Danishka Esterhazy’s new film, science fiction thriller “Level 16”, has received funding from CBC’s Breaking Barriers Film Fund and will shoot in Toronto in October 2017. Additional funding and support was provided by Telefilm Canada, NSI Features First program and the Brian Linehan Charitable Foundation, the Shaw Rocket Fund, OMDC, Harold Greenberg Fund, WIFT-T Development Incubator and IFP No Borders.
Read the full Variety article here.
Read the full Playback article here.
Danishka has signed with Integral Artists — a distinguished talent agency and management firm operating throughout North America, with its primary office in beautiful Vancouver, British Columbia. The firm represents some of Canada’s leading screenwriters, directors, producers and authors. Danishka will be represented by agent Jordan Drage.
On Monday, January 23, at the IMDb’s annual Sundance Film Festival award ceremony, Esterhazy was awarded the Amazon Video Direct Inaugural Filmmaker Award. The event took place at the IMDb Studio on Main Street, Park City. Esterhazy was honored for her independent feature films. Also receiving an award at the event was actor Peter Dinklage who was honored with the 2017 IMDb “Fan Favorite” STARmeter award. Director Kevin Smith, Col Needham (Founder and CEO of IMDb) and other special guests attended the star-studded celebration.
You can watch a video of the award ceremony here:
Professor Pauline Greenhill’s essay “Team Snow Queen: feminist cinematic ‘misinterpretations’ of a fairy tale” was recently published in the academic journal Studies in European Cinema. This paper explores the films of four women directors whose work is inspired by fairy tales: Tamara van den Dop, Catherine Breillat, Päivi Hartzell and Danishka Esterhazy. Dr. Greenhill is Professor of Women’s & Gender Studies at the University of Winnipeg.
Here is the summary:
Four women directors’ live-action films available in English – Päivi Hartzell’s feature Lumikuningatar (The Snow Queen, 1986), Danishka Esterhazy’s short The Snow Queen(2005), Tamar van den Dop’s feature Blind (2007), and Catherine Breillat’s feature La belle endormie (The Sleeping Beauty, 2010) – use Hans Christian Andersen’s story ‘The Snow Queen’ as hypotext. Explorations of gendered positions in culture and in film, directly linked to a readily identifiable fairy tale, these works offer a compelling example of how geographically and temporally dispersed adaptations can share perspectives beyond their common source material, ones which I argue can be directly linked to what one director felicitously called a (feminist) ‘misinterpretation’ of the original. First, their Snow Queens are lookers in two senses: having a beautiful physical appearance, and actually looking and seeing within the films’ diegeses. Second, they show the Snow Queen’s physical movements and gestures as stylised or unusual. Third, they conflate the characters of Gerda and Kai and/or problematise their gender, making it ambiguous, doubling it, or rendering it in composite. Fourth, unlike Andersen’s story, these films’ climactic scenes focus on interactions/relations between Kai/Gerda and the Snow Queen.

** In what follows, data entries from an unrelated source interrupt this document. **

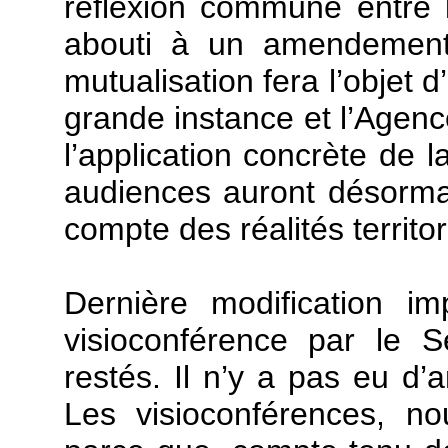
réflexion commune entre 
abouti à un amendemen
mutualisation fera l’objet 
grande instance et l’Agenc
l’application concrète de l
audiences auront désormais
compte des réalités territor
Dernière modification i
visioconférence par le 
restés. Il n’y a pas eu 
Les visioconférences, no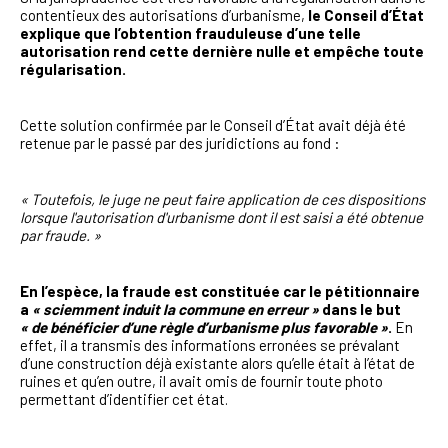
contentieux des autorisations d’urbanisme,
le Conseil d’État
explique que l’obtention frauduleuse d’une telle
autorisation rend cette dernière nulle et empêche toute
régularisation.
Cette solution confirmée par le Conseil d’État avait déjà été
retenue par le passé par des juridictions au fond :
« Toutefois, le juge ne peut faire application de ces dispositions
lorsque l'autorisation d'urbanisme dont il est saisi a été obtenue
par fraude. »
En l’espèce, la fraude est constituée car le pétitionnaire
a
« sciemment induit la commune en erreur »
dans le but
« de bénéficier d’une règle d’urbanisme plus favorable »
.
En
effet, il a transmis des informations erronées se prévalant
d’une construction déjà existante alors qu’elle était à l’état de
ruines et qu’en outre, il avait omis de fournir toute photo
permettant d’identifier cet état.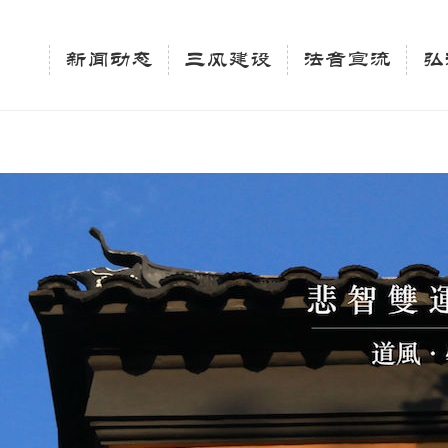
相关新闻法讯的官方平台"; $keywords = "西园寺，佛教,佛学院，法讯，心理咨询"; } elseif 
ingle_tag_title('', false); $description = tag_description(); } $keywords 
新闻动态
三风建设
法音宣流
弘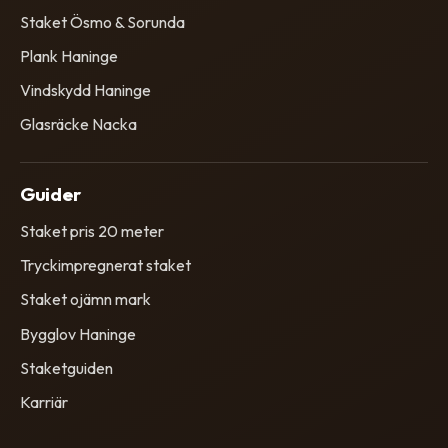
Staket Ösmo & Sorunda
Plank Haninge
Vindskydd Haninge
Glasräcke Nacka
Guider
Staket pris 20 meter
Tryckimpregnerat staket
Staket ojämn mark
Bygglov Haninge
Staketguiden
Karriär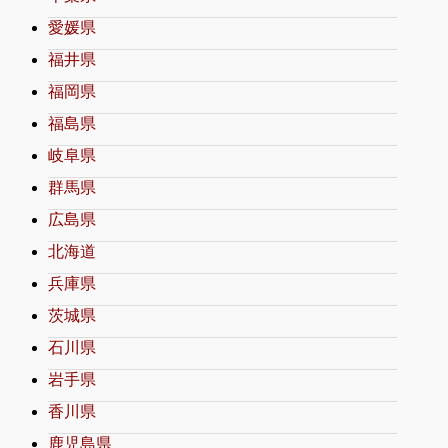
愛媛県
福井県
福岡県
福島県
岐阜県
群馬県
広島県
北海道
兵庫県
茨城県
石川県
岩手県
香川県
鹿児島県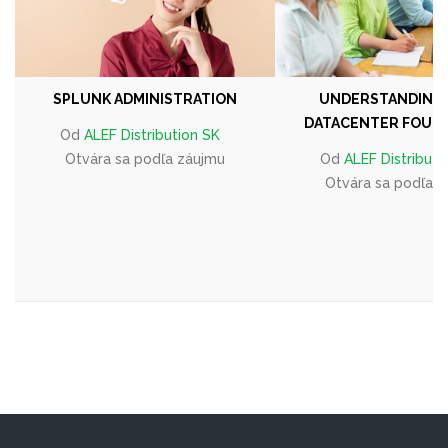
SPLUNK ADMINISTRATION
UNDERSTANDING 
DATACENTER FOUN
Od
ALEF Distribution SK
Otvára sa podľa záujmu
Od
ALEF Distributi
Otvára sa podľa 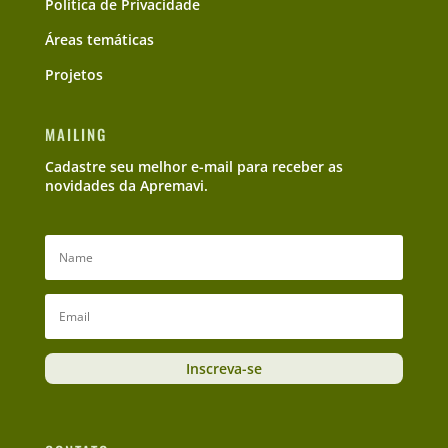
Política de Privacidade
Áreas temáticas
Projetos
MAILING
Cadastre seu melhor e-mail para receber as
novidades da Apremavi.
Inscreva-se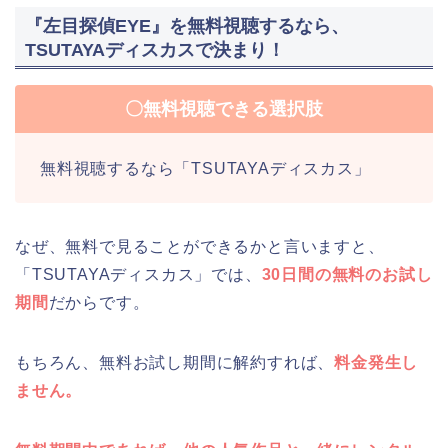
『左目探偵EYE』を無料視聴するなら、
TSUTAYAディスカスで決まり！
〇無料視聴できる選択肢
無料視聴するなら「TSUTAYAディスカス」
なぜ、無料で見ることができるかと言いますと、
「TSUTAYAディスカス」では、
30日間の無料のお試し
期間
だからです。
もちろん、無料お試し期間に解約すれば、
料金発生し
ません。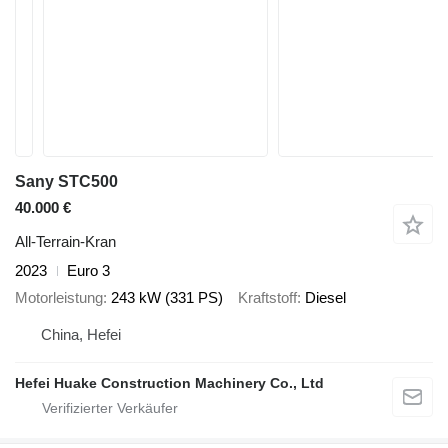
Sany STC500
40.000 €
All-Terrain-Kran
2023
Euro 3
Motorleistung
243 kW (331 PS)
Kraftstoff
Diesel
China, Hefei
Hefei Huake Construction Machinery Co., Ltd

Paris To Kyiv’s Fragmenti recording was originally released in 2005, a sonic tapestry of ancient Ukrainian song fragments and contemporary sounds. Nearly 11 years later, after circulating throughout the roster of artists on Balanced Records, a remix album has been compiled featuring electronic and avant garde interpretations by Ken Gregory, Joe Silva, Rise Ashen, Kasm, J57, Solidaze, Cayetano, Miguel Graça, Trevor Walker and Anders Peterson.
The album will be released on May 14th. The event will feature two short films by Danishka Esterhazy featuring Paris To Kyiv’s music: The Red Hood & Danishka’s music video of Joe Silva’s remix.
Q&A, the directorial debut of Ashley Hirt, has won the Gold Remi for Best Original Comedy Short at Worldfest Houston. The film was written by Danishka Esterhazy and stars Rebecca Gibson. Produced by Red Czarina.
Q&A tells the story of a frazzled indie director who struggles to answer strangely honest questions from the audience when her film is screened at an art house theater. Q&A is a comedy about the disconnect between polite public discourse and the true motivations that drive us.
Danishka has teamed up with celebrated novelist and short story writer Francesca Lia Block. The result is a new short film entitled The Singing Bones — adapted from Block’s story “Bones” in The Rose and the Beast.
Production took place over four days in August/September 2015. The film will be released in 2016.
Danishka has been awarded the UBC Creative Writing Award for Best Screenplay at the Vancouver International Women in Film Festival. Danishka feature-length screenplay “Jagged Winter” was selected from among hundreds of international submissions from Switzerland, New Zealand, Turkey, The United States, Great Britain and Canada.